**Document extract**.
#####
I have an existing virtual index with some data and it works fine. I decided to compress the data with snappy and I moved this data to another directory in HDFS. I then created a new virtual index to read the compressed data and I get the following:
06-25-2014 10:03:22.810 INFO ERP.psb_cloudera - Exception in thread "main" java.lang.OutOfMemoryError: Java heap space
06-25-2014 10:03:22.811 INFO ERP.psb_cloudera - at org.apache.hadoop.io.compress.BlockDecompressorStream.getCompressedData(BlockDecompressorStream.java:123)
Please advise how to increase the memory in Hunk, assuming that I use the vix.env.HADOOP_HEAPSIZE. I pushed this to 1024 from 512 and still getting the same error. I could increase more, I am wondering why the needed increase if the compress/decompress is mostly CPU cycles.
#####
**Given entries**.
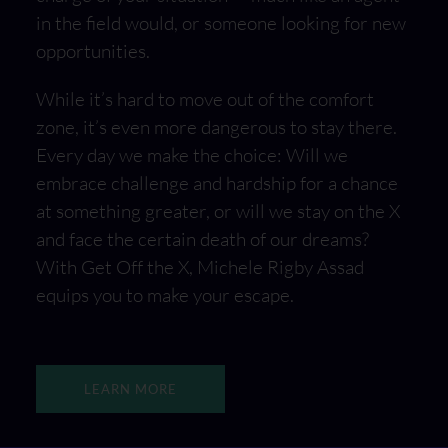
in the field would, or someone looking for new
opportunities.
While it’s hard to move out of the comfort
zone, it’s even more dangerous to stay there.
Every day we make the choice: Will we
embrace challenge and hardship for a chance
at something greater, or will we stay on the X
and face the certain death of our dreams?
With Get Off the X, Michele Rigby Assad
equips you to make your escape.
LEARN MORE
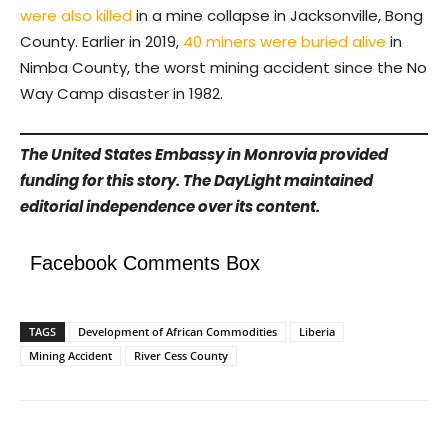
were also killed
in a mine collapse in Jacksonville, Bong
County. Earlier in 2019,
40 miners were buried alive
in
Nimba County, the worst mining accident since the No
Way Camp disaster in 1982.
The United States Embassy in Monrovia provided
funding for this story. The DayLight maintained
editorial independence over its content.
Facebook Comments Box
TAGS
Development of African Commodities
Liberia
Mining Accident
River Cess County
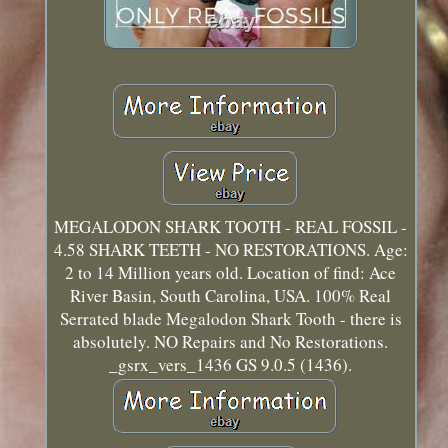
MEGALODON SHARK TOOTH - REAL FOSSIL -
4.58 SHARK TEETH - NO RESTORATIONS. Age:
2 to 14 Million years old. Location of find: Ace
River Basin, South Carolina, USA. 100% Real
Serrated blade Megalodon Shark Tooth - there is
absolutely. NO Repairs and No Restorations.
_gsrx_vers_1436 GS 9.0.5 (1436).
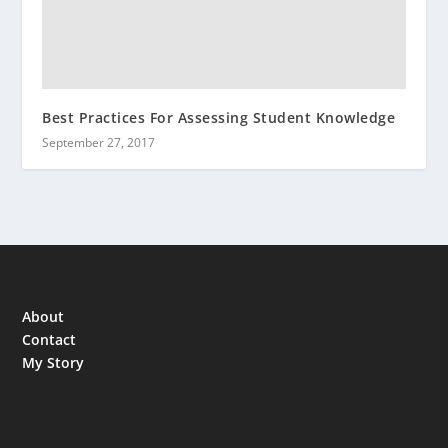
Best Practices For Assessing Student Knowledge
September 27, 2017
About
Contact
My Story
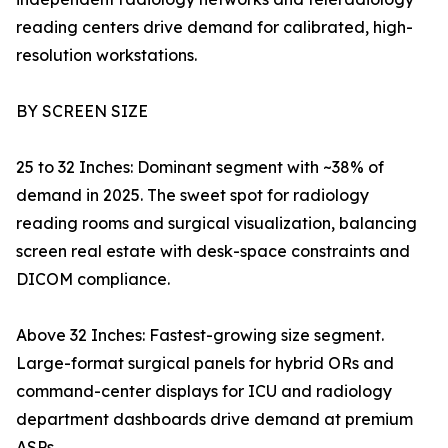
reading centers drive demand for calibrated, high-
resolution workstations.
BY SCREEN SIZE
25 to 32 Inches: Dominant segment with ~38% of
demand in 2025. The sweet spot for radiology
reading rooms and surgical visualization, balancing
screen real estate with desk-space constraints and
DICOM compliance.
Above 32 Inches: Fastest-growing size segment.
Large-format surgical panels for hybrid ORs and
command-center displays for ICU and radiology
department dashboards drive demand at premium
ASPs.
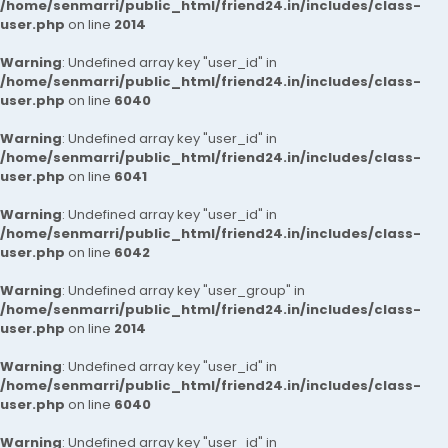
/home/senmarri/public_html/friend24.in/includes/class-
user.php
on line
2014
Warning
: Undefined array key "user_id" in
/home/senmarri/public_html/friend24.in/includes/class-
user.php
on line
6040
Warning
: Undefined array key "user_id" in
/home/senmarri/public_html/friend24.in/includes/class-
user.php
on line
6041
Warning
: Undefined array key "user_id" in
/home/senmarri/public_html/friend24.in/includes/class-
user.php
on line
6042
Warning
: Undefined array key "user_group" in
/home/senmarri/public_html/friend24.in/includes/class-
user.php
on line
2014
Warning
: Undefined array key "user_id" in
/home/senmarri/public_html/friend24.in/includes/class-
user.php
on line
6040
Warning
: Undefined array key "user_id" in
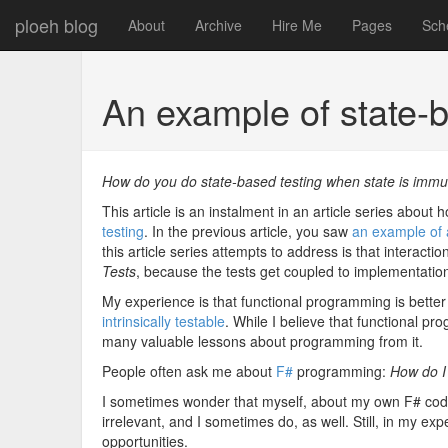
ploeh blog
About
Archive
Hire Me
Pages
Sch
An example of state-b
How do you do state-based testing when state is imm
This article is an instalment in an article series about
testing
. In the previous article, you saw
an example of a
this article series attempts to address is that interact
Tests
, because the tests get coupled to implementation 
My experience is that functional programming is better
intrinsically testable
. While I believe that functional pr
many valuable lessons about programming from it.
People often ask me about
F#
programming:
How do I
I sometimes wonder that myself, about my own F# code
irrelevant, and I sometimes do, as well. Still, in my e
opportunities.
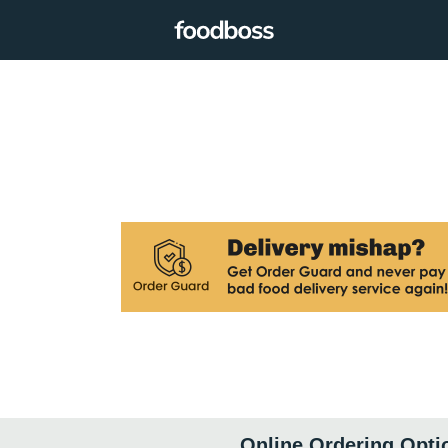
Online Ordering Opti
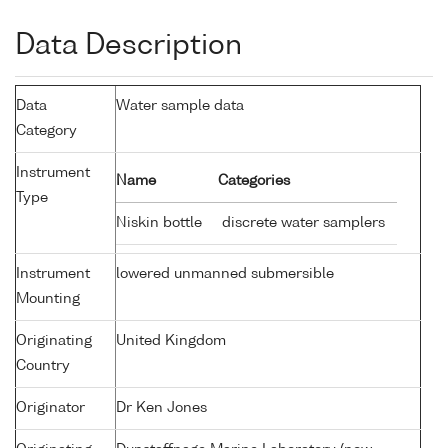
Data Description
Data
Water sample data
Category
Instrument
Name
Categories
Type
Niskin bottle
discrete water samplers
Instrument
lowered unmanned submersible
Mounting
Originating
United Kingdom
Country
Originator
Dr Ken Jones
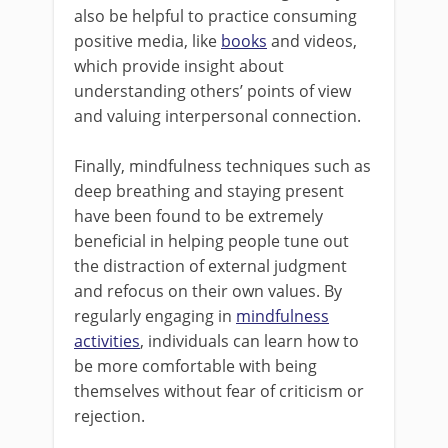
also be helpful to practice consuming
positive media, like
books
and videos,
which provide insight about
understanding others’ points of view
and valuing interpersonal connection.
Finally, mindfulness techniques such as
deep breathing and staying present
have been found to be extremely
beneficial in helping people tune out
the distraction of external judgment
and refocus on their own values. By
regularly engaging in
mindfulness
activities
, individuals can learn how to
be more comfortable with being
themselves without fear of criticism or
rejection.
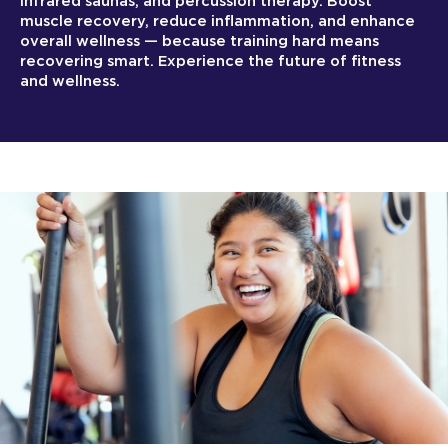
infrared saunas, and percussion therapy. Boost
muscle recovery, reduce inflammation, and enhance
overall wellness — because training hard means
recovering smart. Experience the future of fitness
and wellness.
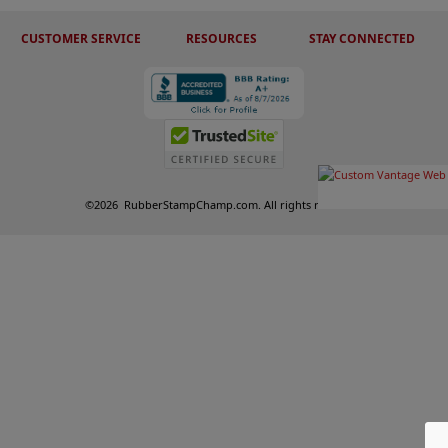
CUSTOMER SERVICE
RESOURCES
STAY CONNECTED
©
2026
RubberStampChamp.com. All rights reserved.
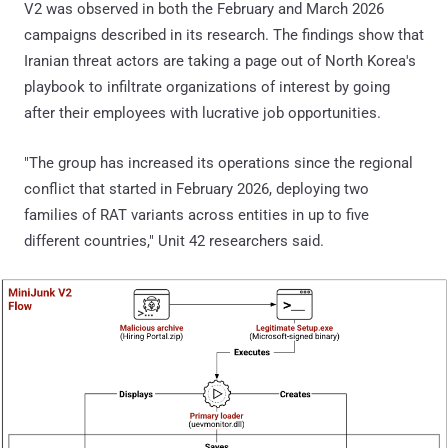
V2 was observed in both the February and March 2026
campaigns described in its research. The findings show that
Iranian threat actors are taking a page out of North Korea's
playbook to infiltrate organizations of interest by going
after their employees with lucrative job opportunities.
"The group has increased its operations since the regional
conflict that started in February 2026, deploying two
families of RAT variants across entities in up to five
different countries," Unit 42 researchers said.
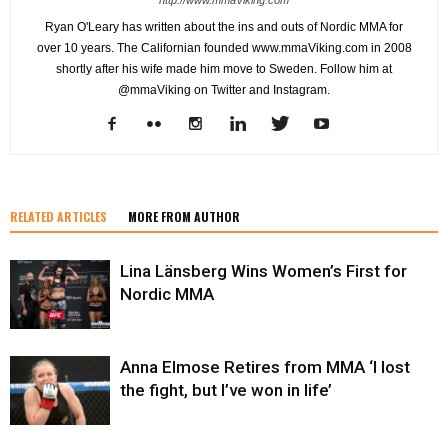
Ryan O'Leary has written about the ins and outs of Nordic MMA for
over 10 years. The Californian founded www.mmaViking.com in 2008
shortly after his wife made him move to Sweden. Follow him at
@mmaViking on Twitter and Instagram.
RELATED ARTICLES
MORE FROM AUTHOR
Lina Länsberg Wins Women’s First for
Nordic MMA
Anna Elmose Retires from MMA ‘I lost
the fight, but I’ve won in life’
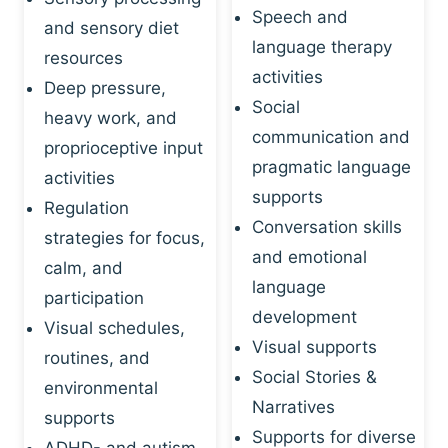
Speech and
and sensory diet
language therapy
resources
activities
Deep pressure,
Social
heavy work, and
communication and
proprioceptive input
pragmatic language
activities
supports
Regulation
Conversation skills
strategies for focus,
and emotional
calm, and
language
participation
development
Visual schedules,
Visual supports
routines, and
Social Stories &
environmental
Narratives
supports
Supports for diverse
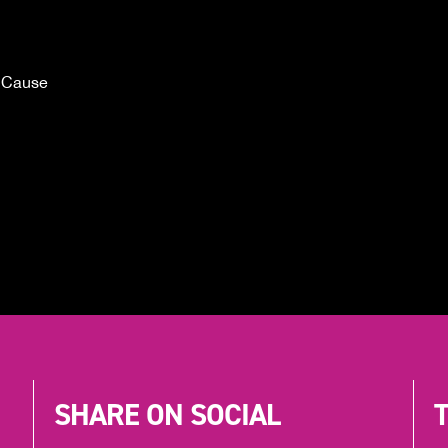
 Cause
SHARE ON SOCIAL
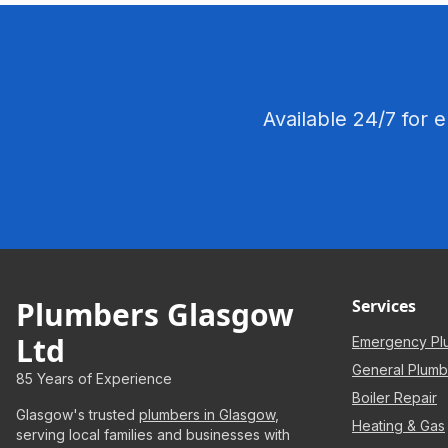
Available 24/7 for 
Plumbers Glasgow
Services
Ltd
Emergency Pl
General Plumb
85 Years of Experience
Boiler Repair
Glasgow's trusted
plumbers in Glasgow
,
Heating & Gas
serving local families and businesses with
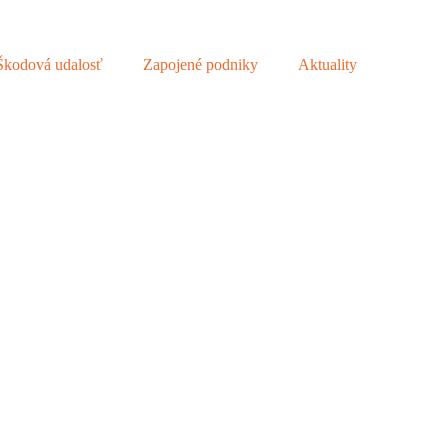
Škodová udalosť
Zapojené podniky
Aktuality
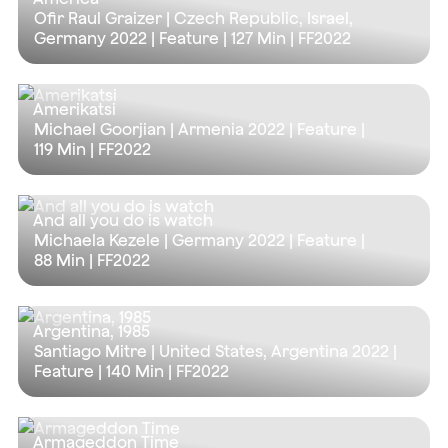
Ofir Raul Graizer | Czech Republic, Israel,
Germany 2022 | Feature |
127 Min
| FF2022
Amerikatsi
Michael Goorjian | Armenia 2022 | Feature |
119 Min
| FF2022
And all you do is watch
Michaela Kezele | Germany 2022 | Feature |
88 Min
| FF2022
Argentina, 1985
Santiago Mitre | United States, Argentina 2022 |
Feature |
140 Min
| FF2022
Armageddon Time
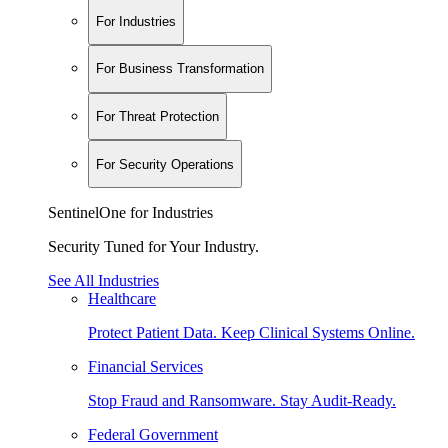
For Industries
For Business Transformation
For Threat Protection
For Security Operations
SentinelOne for Industries
Security Tuned for Your Industry.
See All Industries
Healthcare
Protect Patient Data. Keep Clinical Systems Online.
Financial Services
Stop Fraud and Ransomware. Stay Audit-Ready.
Federal Government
#####
**Exercise prompt**.
Answer these from the forum post about the snappy-compressed virtual index:
(a) What compression format was used on the data?
(b) What exception does the log report?
(c) From what value to what value was vix.env.HADOOP_HEAPSIZE raised?

**Response below**.
(a) Snappy.
(b) java.lang.OutOfMemoryError: Java heap space.
(c) From 512 to 1024.